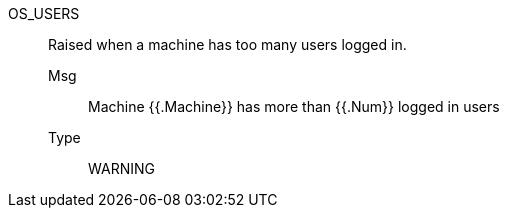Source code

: [#os_users]
OS_USERS:: Raised when a machine has too many users logged in.
Msg;; Machine {{.Machine}} has more than {{.Num}} logged in users
Type;; WARNING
★ ★ ★ ★ ★ ★ ★
* **Exercise details**
Nothing but the lines from the one containing "logged in users" through the last line of the data above should be given again, each exactly as it stands.

* **Response**
Msg;; Machine {{.Machine}} has more than {{.Num}} logged in users
Type;; WARNING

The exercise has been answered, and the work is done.